Holy shit I lost my cellphone.

But when?... How? I paced about trying to remember the last place I had it. It was in my pocket at Mr. Collin's house I was certain of it. Did it fall out when I fell in the hole?

I swore and hissed and paced back and forth around the room. I was desperately trying to remember.

Think! Think! ****! Think!

Where did I have it last?

My mind was in a whirlwind and I swore again. I couldn't have left it in the hole because I had it when I got on the motorcycle with Blade on the ride home. I know I did.

It couldn't have fallen out.

It couldn't have. How could it? I would have felt it, I think. It didn't fall out, I know it didn't. But how was it missing? I faced around the room some more before I came to a halt, my heart panging in my chest.

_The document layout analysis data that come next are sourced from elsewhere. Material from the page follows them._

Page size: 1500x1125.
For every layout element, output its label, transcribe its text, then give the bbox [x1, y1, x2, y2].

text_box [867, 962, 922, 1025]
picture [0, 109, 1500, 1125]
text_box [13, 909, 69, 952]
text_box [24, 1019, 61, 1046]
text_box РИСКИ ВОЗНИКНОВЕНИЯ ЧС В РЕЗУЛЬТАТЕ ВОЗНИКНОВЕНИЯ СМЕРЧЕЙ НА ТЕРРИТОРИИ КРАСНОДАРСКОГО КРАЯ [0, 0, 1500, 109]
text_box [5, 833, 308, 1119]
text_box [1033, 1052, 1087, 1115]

Blade! Did that son of bitch! But how? That was impossible. He couldn't have. I would have known if he took it. Another jolt in my chest caused me to stiffen. The reality sunk in. Blade wasn't touching my butt was he? Of course he wasn't. As perverted as he was, he hadn't been touching my butt purposefully, the goon was removing my cellphone from my pocket.

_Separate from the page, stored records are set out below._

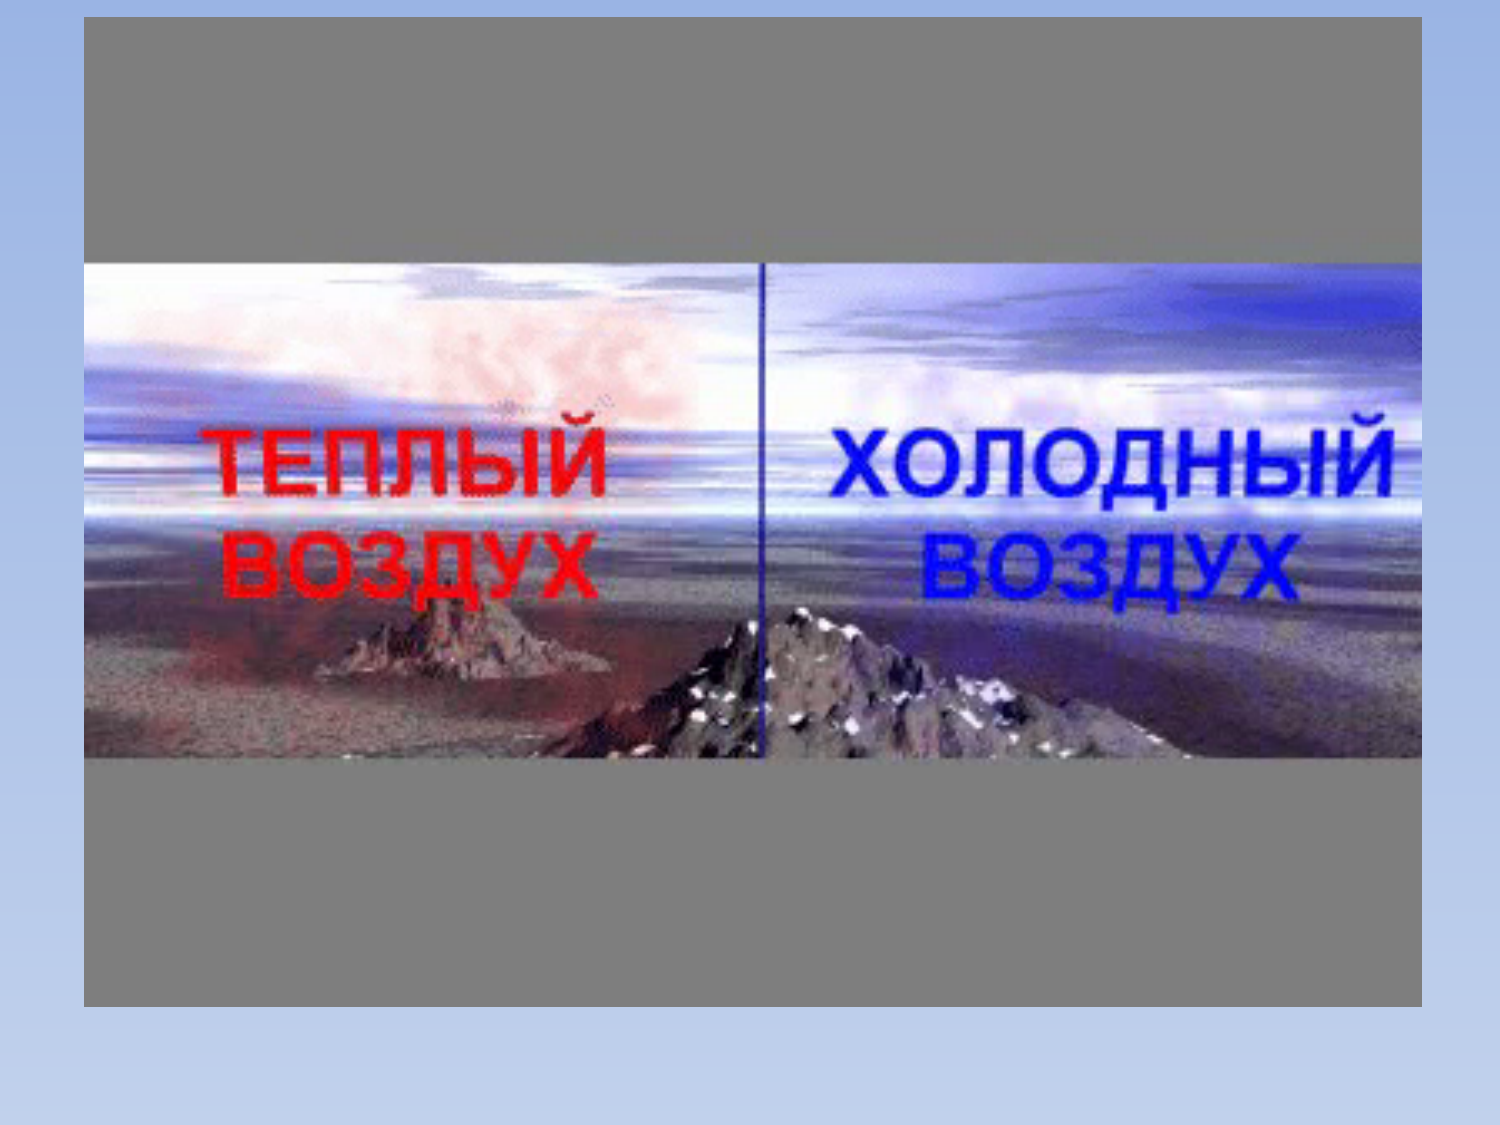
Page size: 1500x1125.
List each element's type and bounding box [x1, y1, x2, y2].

list [83, 16, 1423, 1008]
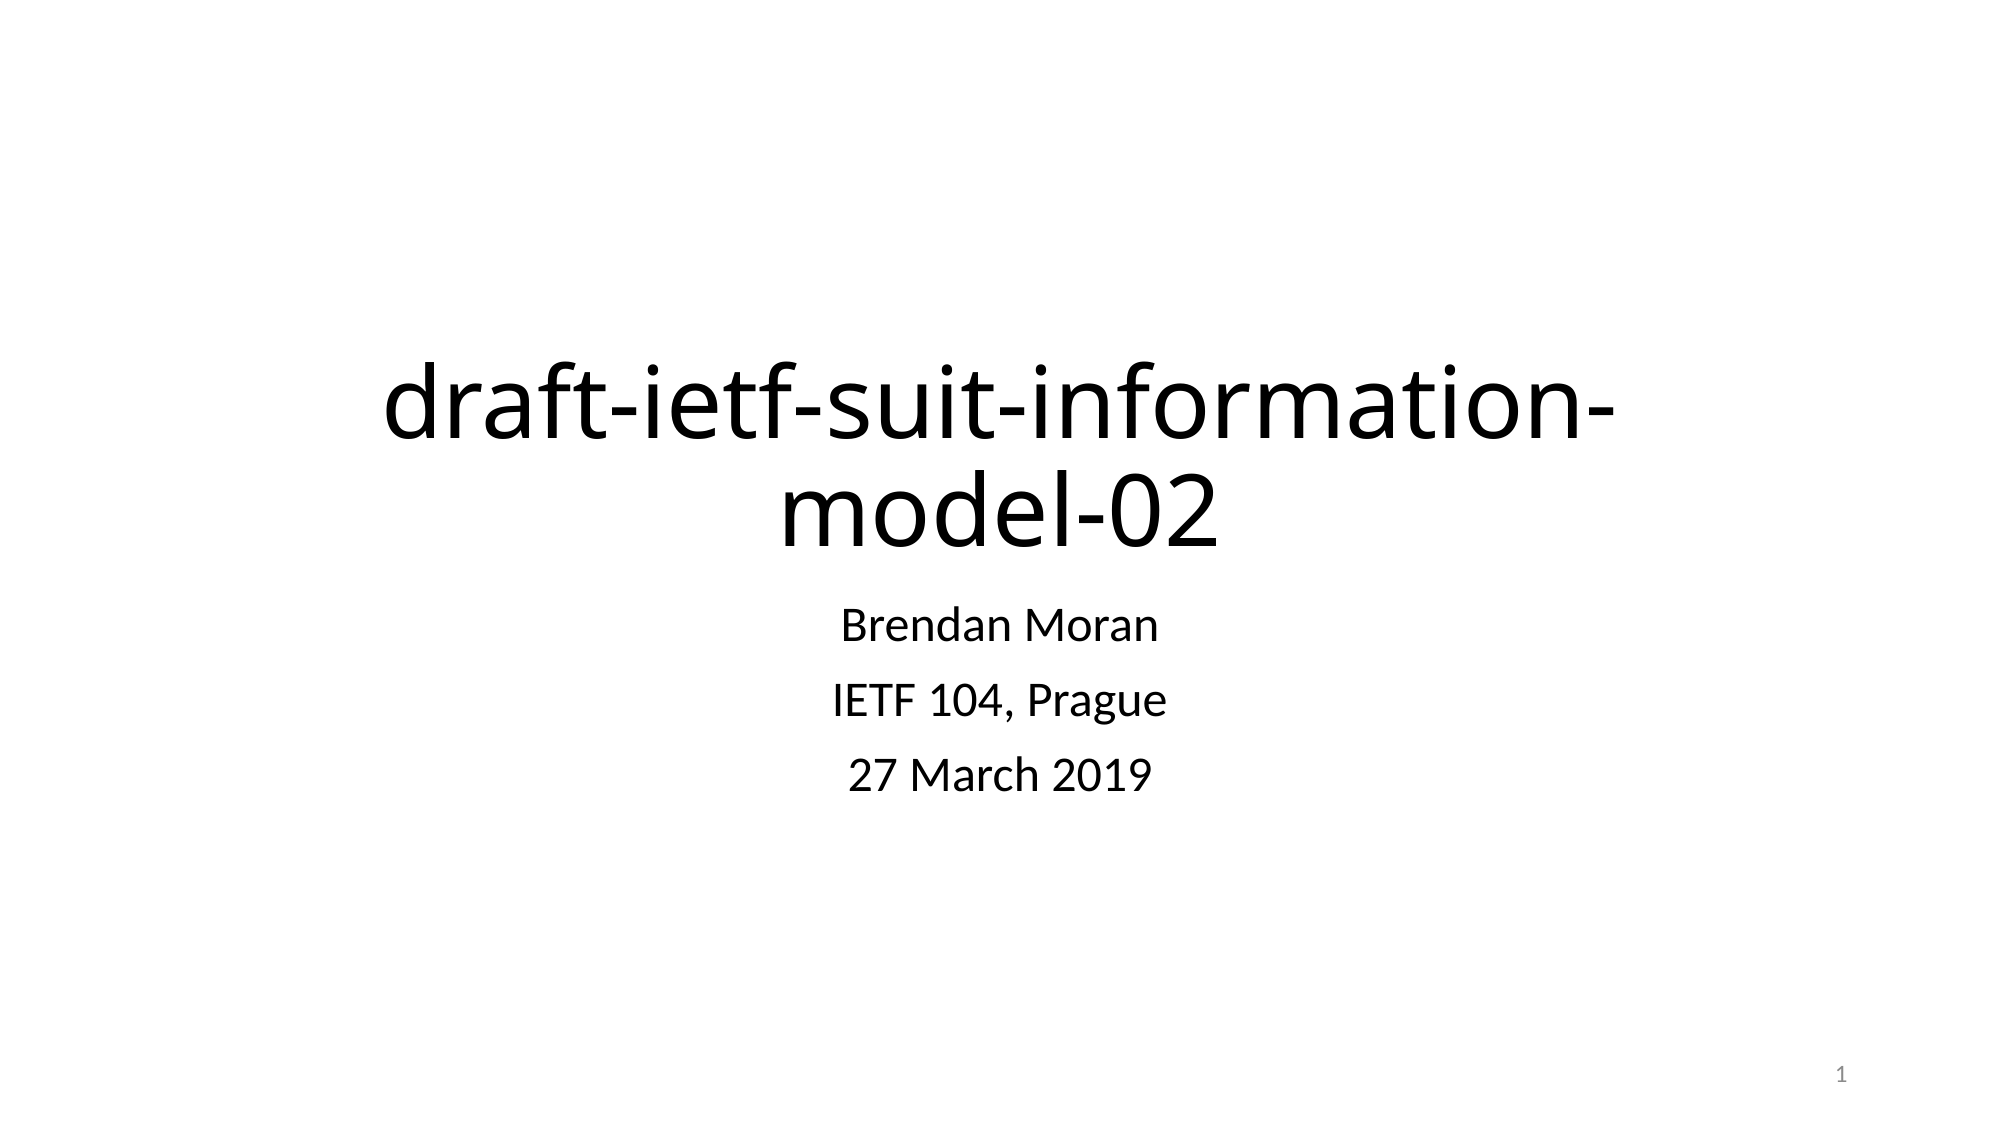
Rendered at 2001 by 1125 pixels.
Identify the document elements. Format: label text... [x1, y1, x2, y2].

slide_number 0 [1412, 1042, 1863, 1103]
title draft-ietf-suit-information-model-02 [249, 184, 1750, 576]
subtitle Brendan Moran IETF 104, Prague 27 March 2019 [249, 590, 1750, 863]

I let out a growl and kicked at the bed. That asshole played me. All along I thought I had incorrectly judged him and he really wasn't as bad as I had been putting him out to be, whilst the goon was only keeping up the 'oh I'm a bad boy with a good heart' charade to trick me and I fell for it. How could I be so dumb? I should have known it was too good to be true. I turned the black stripes on his car pink and he forgave me that easily, how could I be so dumb? My mind was screaming to march right over to his house, but what if that's what he wanted. What if he was hoping I'd come running over to his house and Jude and Luka was waiting outside to tie me up again and throw me in the trunk of a car. I couldn't take the chance of walking into a perfectly laid trap. I fumed on and on at myself and him. Hanging out with Ossey and Phoebe was making me soft, there's no other way I would have fallen for this charade so stupidly. I wasn't developing feelings for him, I couldn't be. There had to be some other explanation. The doofus even said it himself, he has a way with women and clearly not even I was strong enough to resist his fraudulent charm.